Entre cuentos que cruzan fronteras y juegos que recorren el mundo, el Centro Comunitario Intercultural La Estación se llenó de vida, diversidad y aprendizaje con la celebración de “Cinco continentes, una escuela”. Una jornada donde las voces, las experiencias y las tradiciones de personas de distintos rincones del mundo se encontraron con la curiosidad y la ilusión de la infancia, creando un espacio de intercambio cultural.
En el marco de la Semana Cultural de la Escuela de Educación Infantil La Naranja, dedicada este año precisamente a los países el mundo, el proyecto Periferia-S junto al programa de Protección Internacional de Fundación Cepaim, llevó a cabo una actividad el pasado 24 de marzo que convirtió el aprendizaje en un viaje compartido. Todo ello fruto, además, del trabajo en red que se mantiene desde hace años con este centro educativo de Beniaján.
La mañana giró en torno a dos dinámicas principales que convirtieron el espacio en un punto de encuentro entre culturas y experiencias. La primera de ellas, “Cuentamundos”, puso en el centro las historias de vida y la memoria cultural. Participantes del programa de Protección Internacional en Beniaján, actualmente en proceso de aprendizaje del castellano, recopilaron cuentos tradicionales de sus países de origen, como Níger, Somalia o Malí. A partir de estas narraciones se creó un libro único compuesto por seis relatos breves de diferentes países, adaptados al lenguaje infantil pero respetando la esencia de cada cultura.
Durante la actividad, tres de estas historias fueron contadas por sus propios autores. Los niños y niñas escucharon con atención mientras cada narrador se presentaba, compartía su lugar de origen, recuerdos de su infancia o su comida favorita. Las ilustraciones de los cuentos se proyectaban en pantalla, creando un ambiente cercano y mágico. La experiencia se completó con la participación en un juego tradicional de Malí, en el que varios menores se implicaron con entusiasmo.
Esta dinámica fue especialmente significativa por el esfuerzo y la implicación de los participantes de Protección Internacional, quienes asumieron el reto de contar historias en un idioma que aún están aprendiendo. Su participación fue un ejemplo de superación, empoderamiento y valentía, demostrando que la comunicación va más allá de las palabras y que compartir cultura también es construir comunidad.

La segunda dinámica, “Nos vamos de viaje”, invitó al alumnado a recorrer el mundo a través de cinco paradas temáticas, cada una dedicada a un continente. Divididos en grupos dirigidos por sus respectivas maestras, los niños y niñas fueron rotando por los distintos espacios, donde pudieron conocer alimentos tradicionales, animales representativos, instrumentos musicales o juegos típicos de cada lugar.
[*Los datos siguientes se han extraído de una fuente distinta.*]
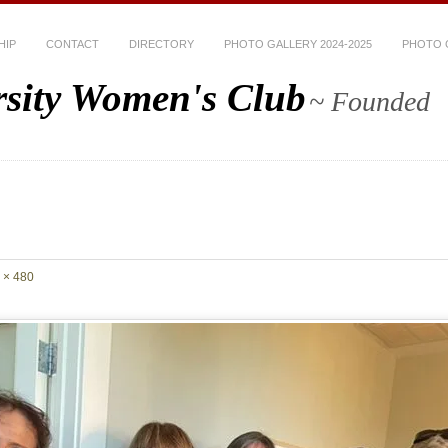
HIP
CONTACT
DIRECTORY
PHOTO GALLERY 2024-2025
PHOTO G
rsity Women's Club
~ Founded
 × 480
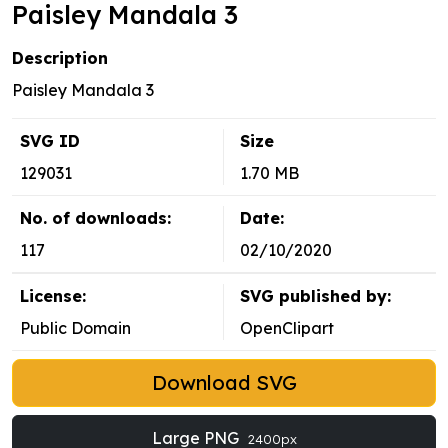
Paisley Mandala 3
Description
Paisley Mandala 3
SVG ID
Size
129031
1.70 MB
No. of downloads:
Date:
117
02/10/2020
License:
SVG published by:
Public Domain
OpenClipart
Download SVG
Large PNG
2400px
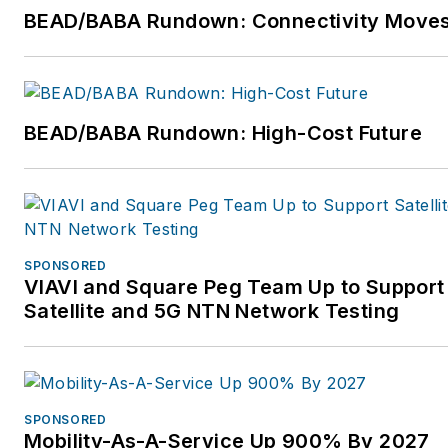
BEAD/BABA Rundown: Connectivity Move
BEAD/BABA Rundown: High-Cost Future
SPONSORED
VIAVI and Square Peg Team Up to Support
Satellite and 5G NTN Network Testing
SPONSORED
Mobility-As-A-Service Up 900% By 2027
Cada parada se convirtió en una pequeña ventana al mundo, guiada por una persona dinamizadora que acercaba los contenidos de forma lúdica y participativa. Además, cada niño contaba con un “pasaporte simbólico” que se iba sellando en cada estación, reforzando la idea de viaje y descubrimiento.
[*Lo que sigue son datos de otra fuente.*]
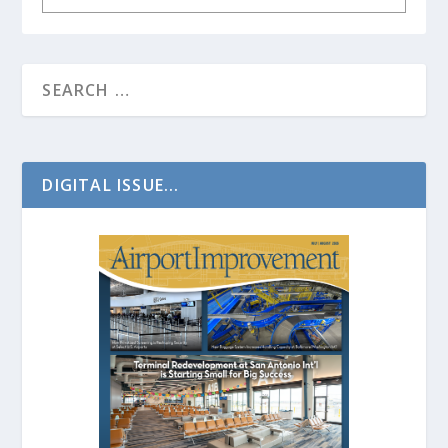
DIGITAL ISSUE...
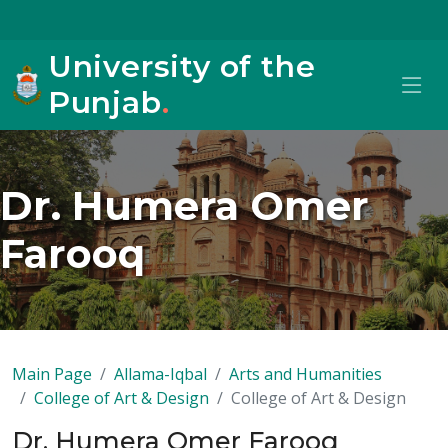
University of the
Punjab
.
Dr. Humera Omer
Farooq
Main Page
Allama-Iqbal
Arts and Humanities
College of Art & Design
College of Art & Design
Dr. Humera Omer Farooq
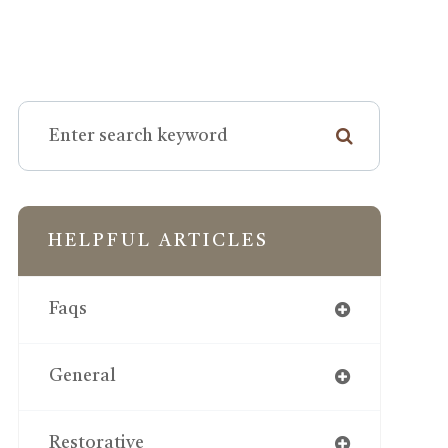
HELPFUL ARTICLES
Faqs
General
Restorative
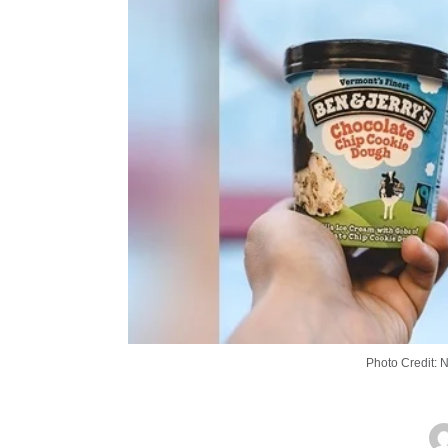
Photo Credit: 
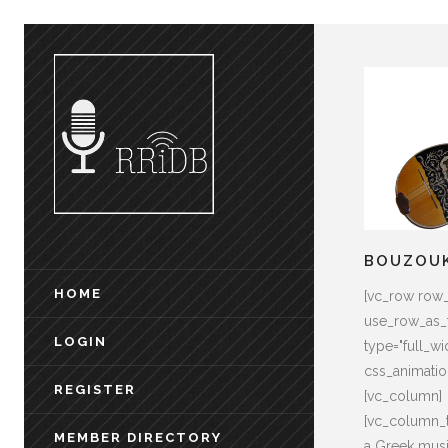
BOUZOU
HOME
[vc_row row
use_row_as_f
LOGIN
type="full_wid
css_animati
REGISTER
[vc_column]
[vc_column_t
MEMBER DIRECTORY
a Greek musi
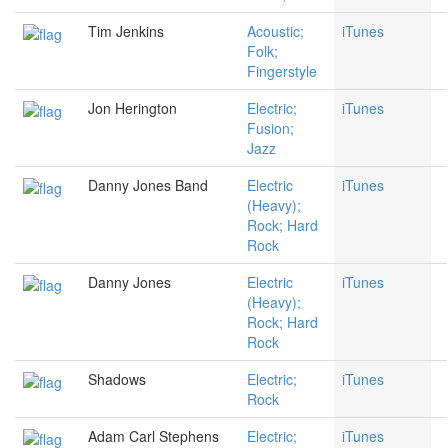
Tim Jenkins
Acoustic;
iTunes
Folk;
Fingerstyle
Jon Herington
Electric;
iTunes
Fusion;
Jazz
Danny Jones Band
Electric
iTunes
(Heavy);
Rock; Hard
Rock
Danny Jones
Electric
iTunes
(Heavy);
Rock; Hard
Rock
Shadows
Electric;
iTunes
Rock
Adam Carl Stephens
Electric;
iTunes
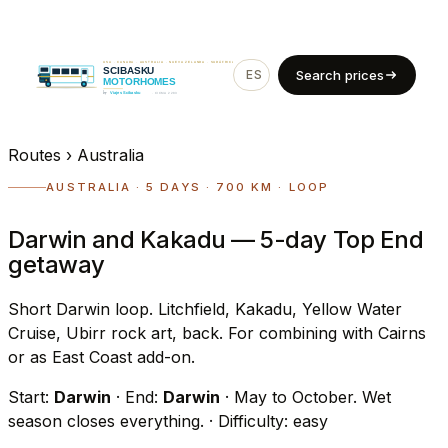
ES
EN
Search prices
Routes
›
Australia
AUSTRALIA · 5 DAYS · 700 KM · LOOP
Darwin and Kakadu — 5-day Top End
getaway
Short Darwin loop. Litchfield, Kakadu, Yellow Water
Cruise, Ubirr rock art, back. For combining with Cairns
or as East Coast add-on.
Start:
Darwin
· End:
Darwin
· May to October. Wet
season closes everything.
· Difficulty: easy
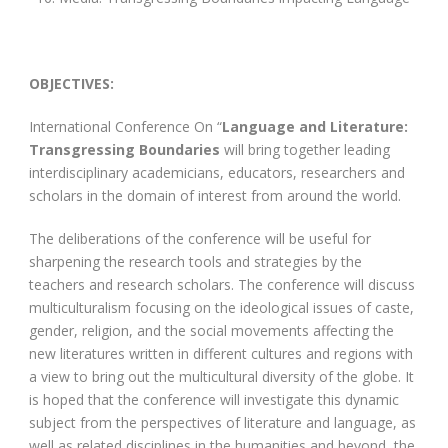
OBJECTIVES:
International Conference On “
Language and Literature:
Transgressing Boundaries
will bring together leading
interdisciplinary academicians, educators, researchers and
scholars in the domain of interest from around the world.
The deliberations of the conference will be useful for
sharpening the research tools and strategies by the
teachers and research scholars. The conference will discuss
multiculturalism focusing on the ideological issues of caste,
gender, religion, and the social movements affecting the
new literatures written in different cultures and regions with
a view to bring out the multicultural diversity of the globe. It
is hoped that the conference will investigate this dynamic
subject from the perspectives of literature and language, as
well as related disciplines in the humanities and beyond, the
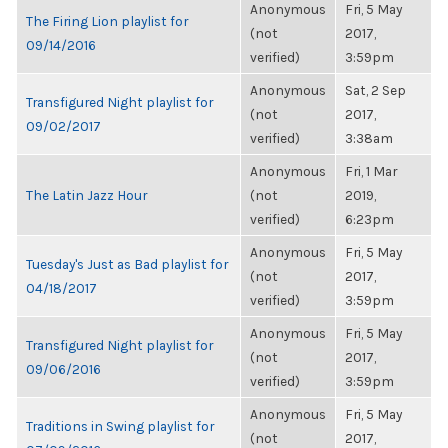
Anonymous
Fri, 5 May
The Firing Lion playlist for
(not
2017,
09/14/2016
verified)
3:59pm
Anonymous
Sat, 2 Sep
Transfigured Night playlist for
(not
2017,
09/02/2017
verified)
3:38am
Anonymous
Fri, 1 Mar
The Latin Jazz Hour
(not
2019,
verified)
6:23pm
Anonymous
Fri, 5 May
Tuesday's Just as Bad playlist for
(not
2017,
04/18/2017
verified)
3:59pm
Anonymous
Fri, 5 May
Transfigured Night playlist for
(not
2017,
09/06/2016
verified)
3:59pm
Anonymous
Fri, 5 May
Traditions in Swing playlist for
(not
2017,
La actividad culminó como una experiencia profundamente enriquecedora, donde el aprendizaje se construyó desde la vivencia, la curiosidad y el respeto. “Cinco continentes, una escuela” no solo permitió a los más pequeños conocer otras realidades culturales, sino también valorar la diversidad como una riqueza.
Destacó también por su capacidad de generar encuentros reales entre personas de diferentes orígenes y generaciones, fomentando la inclusión, el respeto mutuo y el reconocimiento del otro. Un ejemplo inspirador de cómo la educación intercultural e intergeneracional puede sembrar desde la infancia valores fundamentales para una sociedad más abierta, empática y cohesionada.